Relaxation of Skeletal Muscle

• For muscle relaxation:
  • Tropomyosin must return to its original position, blocking the myosin binding site.
  • Calcium must be pumped back into the terminal cisternae:
  • This creates a diffusion gradient that draws the bound calcium off the TnC.

Steps in Excitation-Contraction Coupling (E-C Coupling)

• Action Potential (AP) Propagation:

  • The AP propagates along the sarcolemma and down the T tubules:
  • Voltage-sensitive tubule protein plays a key role in this process.
  • Components Involved:
    • Sarcolemma: Membrane surrounding muscle fibers.
    • T tubule: Extensions of the sarcolemma that penetrate into the muscle cell, facilitating AP transmission to deeper regions.

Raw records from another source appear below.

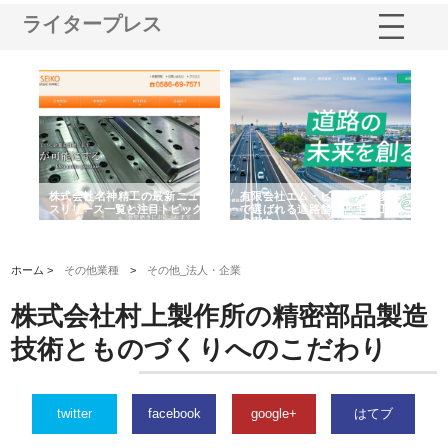
ライタープレス
選ば
株式会社名神精工の最新ニュー
有限会社エム・ビルドが南多摩
有
ルの
スリリース一覧と注目トピック
で選ばれる道路舗装と土木工事
ネ
の実力
ホーム >
その他業種
>
その他_法人・企業
株式会社村上製作所の精密部品製造
技術とものづくりへのこだわり
twitter
facebook
google+
はてブ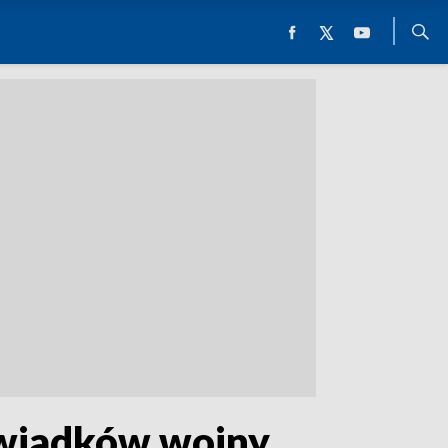
świadków wojny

• Calcium Release Mechanism:

  • Voltage-sensitive tubule proteins undergo a conformational change as a result of the AP:

  • This change opens the calcium release channels in the terminal cisternae of the sarcoplasmic reticulum (SR).

  • As a result, calcium ions (Ca²⁺) are released into the cytosol.

  • Calcium Pumps: Perform primary active transport of calcium, involving ATP to facilitate muscle contraction and relaxation.